Cosby, 84, had served about three years in prison after being found guilty in 2018 of drugging and sexually assaulting a Temple University staff member more than a decade earlier. 

 

But the Pennsylvania Supreme Court ruled in June that a “non-prosecution agreement” with a prior prosecutor should have precluded him from being criminally charged in the case.
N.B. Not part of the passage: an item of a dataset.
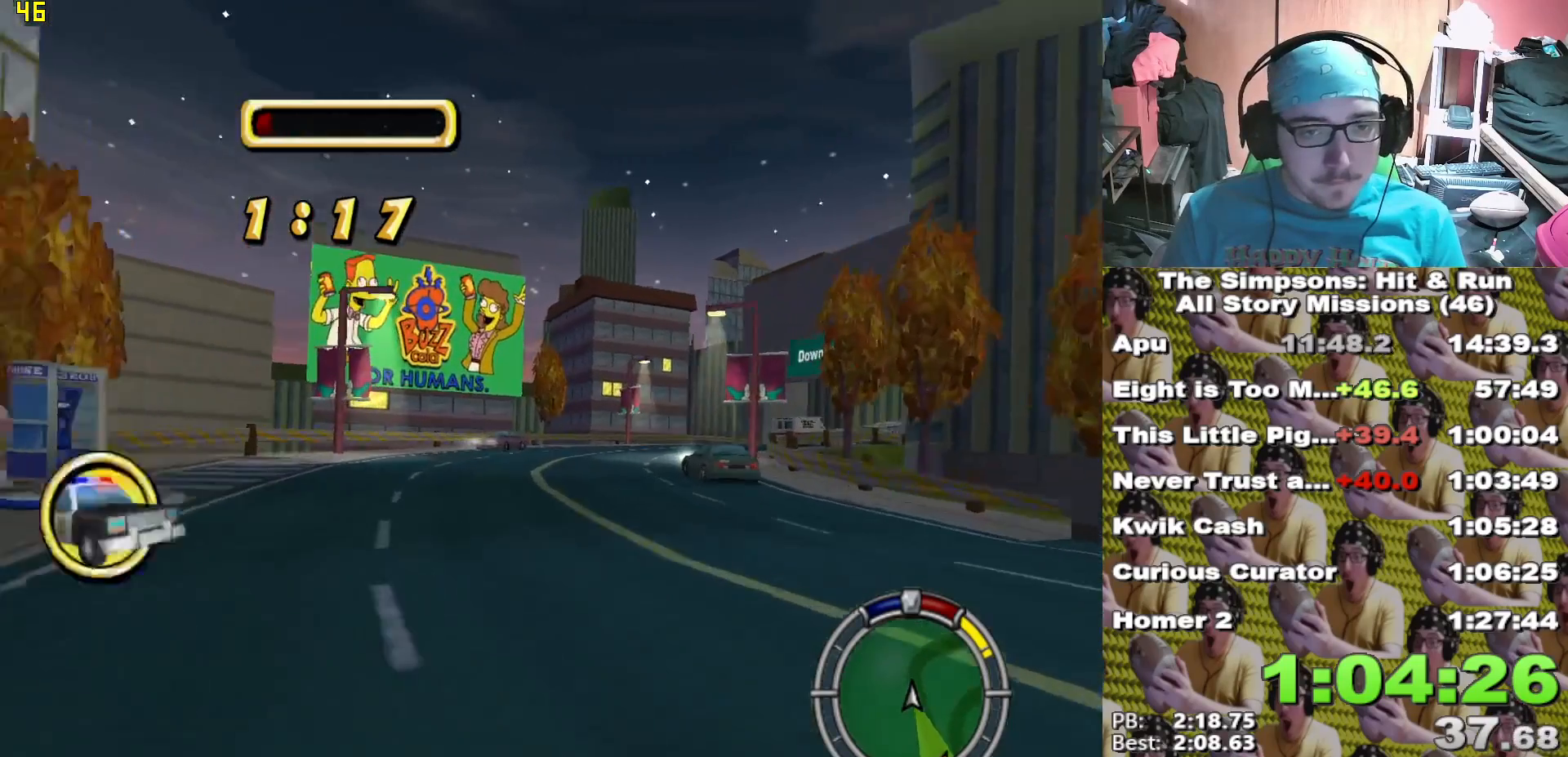
{"dt_ms": 500, "buttons": ["X"], "left_stick": "center", "right_stick": "center", "events": [[133, "left_stick", "center"], [200, "left_stick", "right"], [483, "left_stick", "center"]]}
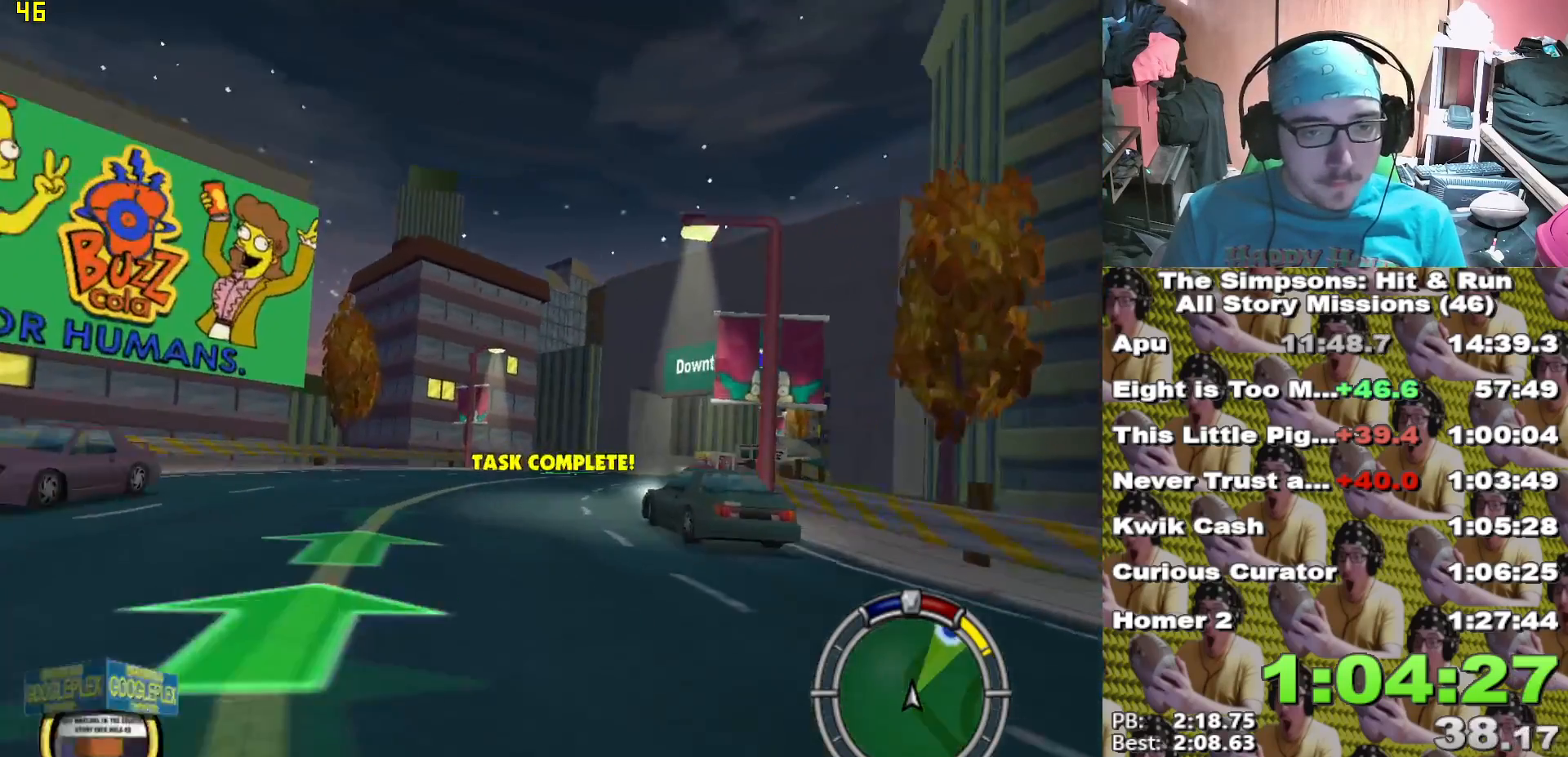
{"dt_ms": 1000, "buttons": ["X", "L1"], "left_stick": "down-right", "right_stick": "center"}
Cosby was released from prison on June 30.

 

The District Attorney’s Office in Montgomery County, Pennsylvania, filed a petition for the high court to consider whether that agreement in which then-prosecutor Bruce Castor promised not to file criminal charges against Cosby if the comedian would testify in a civil lawsuit — should be treated as “a grant of immunity.” 

 

The petition is “the right thing to do because of the precedent set in this case” by the Pennsylvania Supreme Court, Montgomery County District Attorney Kevin Steele said in a statement.

 

“This decision as it stands will have far-reaching negative consequences beyond Montgomery County and Pennsylvania. The U.S. Supreme Court can right what we believe is a grievous wrong,” Steele said.

 

According to USA TODAY, the high court does not have to accept the petition. Under court rules, it could take up to six weeks for the court to act once a petition has been filed, responses received, the case is circulated among justices and a case is scheduled for consideration at one of the justices’ private Friday conferences.   

 

Andrew Wyatt, Cosby's spokesperson, issued a statement to USA TODAY saying the petition is "pathetic" and a sign of the prosecutor's "fixation" on Cosby.